Le camp militaire de Dioura, situé dans le centre du Mali, a été la cible d’une attaque djihadiste d’une violence inouïe le jeudi 10 septembre. Selon les autorités locales, entre 50 et 80 militaires maliens et membres d’Africa Corps (ex-Wagner) ont perdu la vie. Lundi 14 septembre, les autorités ont confirmé ce bilan et annoncé des « opérations aéroterrestres contre les assaillants ».
Cette offensive, revendiquée par le Groupe de soutien à l’islam et aux musulmans (JNIM), affilié à Al-Qaïda, constitue l’une des plus meurtrières subies par l’armée malienne depuis le début du conflit. Au moins cinquante soldats maliens et cinq paramilitaires russes d’Africa Corps ont été tués, et plusieurs dizaines de militaires ont été faits prisonniers.
Un bilan humain très lourd
Un officier présent sur les lieux a confirmé que « le bilan est élevé ». Une source sécuritaire à Mopti a fait état de « plus de 60 soldats tués dans l’attaque, en plus d’une soixantaine d’autres prisonniers ». Un élu local évoque même « au moins 80 militaires tués et de nombreux prisonniers ».
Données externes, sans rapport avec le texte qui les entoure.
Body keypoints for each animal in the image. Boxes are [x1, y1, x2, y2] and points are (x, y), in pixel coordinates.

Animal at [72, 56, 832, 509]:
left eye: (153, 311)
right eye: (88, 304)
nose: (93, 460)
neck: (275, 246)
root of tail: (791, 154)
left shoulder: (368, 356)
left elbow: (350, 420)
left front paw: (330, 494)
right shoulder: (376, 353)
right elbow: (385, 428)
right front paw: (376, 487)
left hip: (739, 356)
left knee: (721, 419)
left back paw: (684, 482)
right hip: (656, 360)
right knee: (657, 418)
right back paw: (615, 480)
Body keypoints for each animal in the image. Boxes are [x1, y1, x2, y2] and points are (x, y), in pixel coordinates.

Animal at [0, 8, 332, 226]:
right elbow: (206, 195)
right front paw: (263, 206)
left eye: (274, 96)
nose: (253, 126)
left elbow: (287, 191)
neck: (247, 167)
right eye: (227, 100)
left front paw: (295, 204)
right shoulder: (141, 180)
Des opérations de riposte annoncées
Selon une source, « les djihadistes ont attaqué le camp de Dioura et sont revenus le lendemain […] l’armée n’a pas envoyé de renforts sur place ». Dans un communiqué publié dimanche, l’armée malienne a annoncé des « opérations aéroterrestres engagées contre les assaillants », faisant état de la « neutralisation » de « plusieurs éléments terroristes à motocyclette qui tentaient de se dissimuler sous un couvert végétal » au sud-ouest de la ville.
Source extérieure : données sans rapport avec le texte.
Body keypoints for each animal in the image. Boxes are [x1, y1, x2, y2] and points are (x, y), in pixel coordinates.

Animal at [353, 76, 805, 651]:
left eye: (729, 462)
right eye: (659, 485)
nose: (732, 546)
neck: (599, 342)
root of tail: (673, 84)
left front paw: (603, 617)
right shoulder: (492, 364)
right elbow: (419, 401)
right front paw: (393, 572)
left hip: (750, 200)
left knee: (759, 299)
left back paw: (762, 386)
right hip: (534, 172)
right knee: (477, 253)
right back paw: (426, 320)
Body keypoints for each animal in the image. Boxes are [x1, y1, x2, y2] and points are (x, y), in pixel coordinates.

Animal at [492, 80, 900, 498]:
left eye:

Un contexte sécuritaire dégradé depuis 2012
Depuis 2012, le Mali est en proie à une crise sécuritaire profonde, alimentée par les violences de groupes djihadistes, de leurs alliés indépendantistes touaregs du Front de libération de l’Azawad (FLA) et de groupes criminels communautaires. Le pays, dirigé par une junte, s’est rapproché de la Russie, dont les paramilitaires d’Africa Corps l’aident dans sa lutte antidjihadiste. La situation s’est encore aggravée depuis fin avril 2026, lorsque les djihadistes du JNIM, alliés à la rébellion du FLA, ont lancé une série d’attaques coordonnées contre des positions stratégiques de la junte et de l’armée dans plusieurs villes, y compris aux abords de Bamako, la capitale.
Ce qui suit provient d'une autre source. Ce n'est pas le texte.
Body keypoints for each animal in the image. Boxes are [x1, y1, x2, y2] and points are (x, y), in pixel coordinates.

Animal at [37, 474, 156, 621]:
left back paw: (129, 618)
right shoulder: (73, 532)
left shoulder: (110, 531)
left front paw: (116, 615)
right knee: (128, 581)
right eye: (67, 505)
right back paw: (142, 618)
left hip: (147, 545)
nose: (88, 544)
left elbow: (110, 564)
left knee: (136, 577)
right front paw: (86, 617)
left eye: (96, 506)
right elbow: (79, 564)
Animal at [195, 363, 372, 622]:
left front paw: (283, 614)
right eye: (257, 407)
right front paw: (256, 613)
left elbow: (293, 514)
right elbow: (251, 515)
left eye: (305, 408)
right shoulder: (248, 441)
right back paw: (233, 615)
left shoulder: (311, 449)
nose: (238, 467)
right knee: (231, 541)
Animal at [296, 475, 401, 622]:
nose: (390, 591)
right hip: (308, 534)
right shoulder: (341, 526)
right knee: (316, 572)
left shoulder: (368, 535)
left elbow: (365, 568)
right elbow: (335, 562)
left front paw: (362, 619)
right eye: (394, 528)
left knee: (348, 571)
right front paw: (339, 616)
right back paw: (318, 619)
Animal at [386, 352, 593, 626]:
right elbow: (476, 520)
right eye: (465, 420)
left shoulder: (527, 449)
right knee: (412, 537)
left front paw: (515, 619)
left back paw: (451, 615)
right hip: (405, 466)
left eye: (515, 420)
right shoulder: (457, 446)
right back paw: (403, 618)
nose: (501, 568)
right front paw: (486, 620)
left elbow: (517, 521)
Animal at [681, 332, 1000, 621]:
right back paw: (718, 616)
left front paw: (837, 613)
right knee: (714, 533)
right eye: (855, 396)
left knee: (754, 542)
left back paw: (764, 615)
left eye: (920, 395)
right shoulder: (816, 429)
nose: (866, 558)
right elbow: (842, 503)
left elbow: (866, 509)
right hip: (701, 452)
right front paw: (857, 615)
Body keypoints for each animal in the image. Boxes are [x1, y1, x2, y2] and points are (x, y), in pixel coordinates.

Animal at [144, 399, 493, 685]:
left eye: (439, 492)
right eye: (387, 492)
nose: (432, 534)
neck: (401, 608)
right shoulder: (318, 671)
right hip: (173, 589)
Ces attaques ont notamment coûté la vie au ministre de la Défense. Le 18 juillet dernier, au moins 50 autres militaires avaient déjà été tués au Mali. La coalition d’indépendantistes touaregs et de djihadistes avait alors tendu une embuscade contre un convoi de l’armée qui quittait la ville stratégique d’Anéfis, dans le nord du pays, pour se rendre dans la grande ville de Gao.